I want to take this opportunity to encourage eventing fans to find a way to support U.S. Eventing. Horse ownership is a great way to show your support, but you don’t need to own an entire horse. There are horse owner syndicates available which give you all the owner benefits for a much smaller investment amount. You’ll be supporting your favorite athlete and helping them obtain the best horses for their program and contributing to the improvement of the U.S. Eventing Program on the world stage.
The biggest piece of advice that I can offer when contemplating becoming an eventing horse owner would be about the athlete that you choose to develop a relationship with. That decision will be much more important than the horse you pick. The ups and downs with horse health and performance is something that is difficult to control but the bond that you develop and the support that you put behind your athlete will be something that you both benefit from. You’ll be involved with the initial contract negotiation, you’ll get regular training and schedule updates, you’ll be together when things go really well, and you’ll console each other when things don’t go as planned. Try to get to know the athlete before you make a commitment. We were fortunate to have a relationship with Jenny before our partnership, so we were able to see and admire her great work ethic and appreciate that her personality was a great fit for us.
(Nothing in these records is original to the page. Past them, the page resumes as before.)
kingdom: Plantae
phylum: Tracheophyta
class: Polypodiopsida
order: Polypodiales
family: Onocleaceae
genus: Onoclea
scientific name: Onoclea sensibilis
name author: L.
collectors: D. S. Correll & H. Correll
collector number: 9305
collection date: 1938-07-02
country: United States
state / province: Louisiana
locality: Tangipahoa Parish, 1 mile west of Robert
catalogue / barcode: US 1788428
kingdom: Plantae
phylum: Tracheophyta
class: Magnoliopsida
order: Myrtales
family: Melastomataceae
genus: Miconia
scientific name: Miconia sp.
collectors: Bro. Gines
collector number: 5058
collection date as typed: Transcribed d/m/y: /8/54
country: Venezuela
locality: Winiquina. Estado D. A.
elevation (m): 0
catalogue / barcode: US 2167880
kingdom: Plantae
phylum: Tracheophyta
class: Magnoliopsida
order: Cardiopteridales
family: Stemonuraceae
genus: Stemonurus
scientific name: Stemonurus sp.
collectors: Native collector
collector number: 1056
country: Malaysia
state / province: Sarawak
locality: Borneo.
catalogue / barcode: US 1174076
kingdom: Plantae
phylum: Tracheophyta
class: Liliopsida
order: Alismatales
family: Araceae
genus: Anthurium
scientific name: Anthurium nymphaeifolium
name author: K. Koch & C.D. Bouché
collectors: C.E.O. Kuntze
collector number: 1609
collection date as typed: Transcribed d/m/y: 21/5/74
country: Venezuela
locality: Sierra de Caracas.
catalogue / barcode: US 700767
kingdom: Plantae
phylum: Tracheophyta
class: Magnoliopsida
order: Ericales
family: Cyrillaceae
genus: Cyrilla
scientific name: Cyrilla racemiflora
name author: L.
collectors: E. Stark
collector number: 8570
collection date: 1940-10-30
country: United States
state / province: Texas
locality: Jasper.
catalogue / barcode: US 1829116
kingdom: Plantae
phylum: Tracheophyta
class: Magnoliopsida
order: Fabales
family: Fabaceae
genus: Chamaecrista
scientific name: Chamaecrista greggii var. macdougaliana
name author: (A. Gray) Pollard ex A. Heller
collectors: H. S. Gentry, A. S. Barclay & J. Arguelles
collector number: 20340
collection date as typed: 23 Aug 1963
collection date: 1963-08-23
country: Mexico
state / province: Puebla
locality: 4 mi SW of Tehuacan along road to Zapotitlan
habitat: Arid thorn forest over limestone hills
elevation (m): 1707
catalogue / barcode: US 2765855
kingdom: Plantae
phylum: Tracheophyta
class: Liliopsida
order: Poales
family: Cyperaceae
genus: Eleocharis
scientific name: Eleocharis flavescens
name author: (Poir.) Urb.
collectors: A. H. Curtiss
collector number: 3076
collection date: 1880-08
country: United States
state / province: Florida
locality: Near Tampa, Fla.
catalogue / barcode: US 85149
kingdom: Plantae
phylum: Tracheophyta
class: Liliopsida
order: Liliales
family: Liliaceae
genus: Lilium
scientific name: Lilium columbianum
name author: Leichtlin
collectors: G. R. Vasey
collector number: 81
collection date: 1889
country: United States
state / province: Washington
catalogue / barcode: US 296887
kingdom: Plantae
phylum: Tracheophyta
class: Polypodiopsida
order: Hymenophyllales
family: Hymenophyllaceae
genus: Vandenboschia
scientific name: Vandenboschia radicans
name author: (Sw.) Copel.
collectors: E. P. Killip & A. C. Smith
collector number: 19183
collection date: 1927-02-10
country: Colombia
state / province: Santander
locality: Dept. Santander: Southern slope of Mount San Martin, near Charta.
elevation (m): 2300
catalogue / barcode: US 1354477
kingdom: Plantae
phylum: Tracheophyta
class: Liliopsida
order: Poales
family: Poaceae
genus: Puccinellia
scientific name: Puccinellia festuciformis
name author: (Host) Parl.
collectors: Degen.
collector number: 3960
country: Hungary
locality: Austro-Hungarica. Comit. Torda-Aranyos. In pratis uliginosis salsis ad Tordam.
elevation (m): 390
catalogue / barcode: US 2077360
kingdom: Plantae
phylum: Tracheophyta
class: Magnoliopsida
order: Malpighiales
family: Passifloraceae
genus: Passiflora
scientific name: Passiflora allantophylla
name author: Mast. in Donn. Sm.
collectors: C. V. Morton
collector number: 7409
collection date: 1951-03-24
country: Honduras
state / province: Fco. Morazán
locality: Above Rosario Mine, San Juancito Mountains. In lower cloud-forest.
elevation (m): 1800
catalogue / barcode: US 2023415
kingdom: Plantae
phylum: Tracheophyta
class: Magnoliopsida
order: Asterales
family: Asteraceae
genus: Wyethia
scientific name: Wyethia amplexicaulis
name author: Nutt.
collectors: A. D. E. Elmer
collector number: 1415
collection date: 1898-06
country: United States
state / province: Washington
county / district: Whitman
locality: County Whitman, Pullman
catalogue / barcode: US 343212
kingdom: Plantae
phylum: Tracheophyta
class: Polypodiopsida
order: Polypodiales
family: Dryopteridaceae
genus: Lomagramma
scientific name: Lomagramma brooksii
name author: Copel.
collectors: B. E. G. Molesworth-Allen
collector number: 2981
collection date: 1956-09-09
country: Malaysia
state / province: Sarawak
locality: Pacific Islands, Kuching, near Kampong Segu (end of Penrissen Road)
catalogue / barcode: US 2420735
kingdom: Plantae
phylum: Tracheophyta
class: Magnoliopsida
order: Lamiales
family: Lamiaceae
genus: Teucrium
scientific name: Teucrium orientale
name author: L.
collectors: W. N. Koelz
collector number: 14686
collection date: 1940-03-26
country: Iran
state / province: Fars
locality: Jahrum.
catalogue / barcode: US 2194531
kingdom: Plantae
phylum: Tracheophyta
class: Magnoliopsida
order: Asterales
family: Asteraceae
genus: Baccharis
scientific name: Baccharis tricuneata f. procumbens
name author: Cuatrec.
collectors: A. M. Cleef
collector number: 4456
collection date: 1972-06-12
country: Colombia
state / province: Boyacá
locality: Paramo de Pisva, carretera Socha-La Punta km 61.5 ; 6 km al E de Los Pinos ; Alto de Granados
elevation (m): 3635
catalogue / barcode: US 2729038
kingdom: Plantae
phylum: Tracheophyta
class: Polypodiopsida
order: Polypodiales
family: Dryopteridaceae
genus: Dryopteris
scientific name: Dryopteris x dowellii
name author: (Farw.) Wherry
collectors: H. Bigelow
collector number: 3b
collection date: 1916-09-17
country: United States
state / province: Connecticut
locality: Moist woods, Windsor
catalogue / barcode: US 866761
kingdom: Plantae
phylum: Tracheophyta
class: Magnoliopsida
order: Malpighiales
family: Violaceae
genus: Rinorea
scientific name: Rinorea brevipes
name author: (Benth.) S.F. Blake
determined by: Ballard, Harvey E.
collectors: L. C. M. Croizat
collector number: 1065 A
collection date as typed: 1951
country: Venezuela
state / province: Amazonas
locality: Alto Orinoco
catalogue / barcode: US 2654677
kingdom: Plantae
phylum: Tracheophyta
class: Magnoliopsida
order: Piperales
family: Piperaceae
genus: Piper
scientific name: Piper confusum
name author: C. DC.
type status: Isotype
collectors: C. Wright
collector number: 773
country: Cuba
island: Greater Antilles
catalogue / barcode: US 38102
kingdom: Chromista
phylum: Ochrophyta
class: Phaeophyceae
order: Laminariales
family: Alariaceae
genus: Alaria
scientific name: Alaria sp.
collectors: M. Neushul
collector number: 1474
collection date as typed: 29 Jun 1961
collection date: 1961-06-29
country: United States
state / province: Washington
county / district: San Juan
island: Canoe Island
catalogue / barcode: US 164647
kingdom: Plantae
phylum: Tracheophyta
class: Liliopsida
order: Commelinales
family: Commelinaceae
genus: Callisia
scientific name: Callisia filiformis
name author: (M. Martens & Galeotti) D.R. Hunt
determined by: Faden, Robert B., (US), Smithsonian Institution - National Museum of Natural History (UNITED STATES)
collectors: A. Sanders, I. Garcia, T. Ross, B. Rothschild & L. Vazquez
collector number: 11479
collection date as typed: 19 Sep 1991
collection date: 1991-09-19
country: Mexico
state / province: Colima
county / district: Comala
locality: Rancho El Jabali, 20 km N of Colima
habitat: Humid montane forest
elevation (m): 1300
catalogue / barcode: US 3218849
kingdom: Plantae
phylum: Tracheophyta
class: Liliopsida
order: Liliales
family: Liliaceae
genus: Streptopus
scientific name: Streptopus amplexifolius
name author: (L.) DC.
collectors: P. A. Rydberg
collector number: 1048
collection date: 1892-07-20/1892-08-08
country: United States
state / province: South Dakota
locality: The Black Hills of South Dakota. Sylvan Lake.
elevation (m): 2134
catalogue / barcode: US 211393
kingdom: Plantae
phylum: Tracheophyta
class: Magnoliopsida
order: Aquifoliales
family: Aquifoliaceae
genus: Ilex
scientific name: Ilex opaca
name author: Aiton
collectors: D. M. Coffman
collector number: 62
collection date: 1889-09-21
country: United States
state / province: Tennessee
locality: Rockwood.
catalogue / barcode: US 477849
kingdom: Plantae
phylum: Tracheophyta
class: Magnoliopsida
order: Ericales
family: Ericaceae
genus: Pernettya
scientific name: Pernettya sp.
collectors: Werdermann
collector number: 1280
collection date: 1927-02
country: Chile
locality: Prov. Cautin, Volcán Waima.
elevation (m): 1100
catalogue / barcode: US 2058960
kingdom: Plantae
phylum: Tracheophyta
We’re once again at a special place in U.S. Eventing with so many talented athletes and quality horses in our upper-level program, it’s a great time to take the step to horse ownership. We’ve recently placed Team second and individual first at the prestigious CHIO 4*-S Aachen, dramatically secured silver at the 2022 FEI Eventing World Championship in Pratoni, Italy, and we’re heading into 2023 Land Rover Kentucky Three-Day Event poised to put an American at the top of the podium for the first time in fifteen years. I’m proud to be doing a small part for U.S. Eventing and I hope that you’ll be inspired to pick an athlete, pick a horse and go eventing!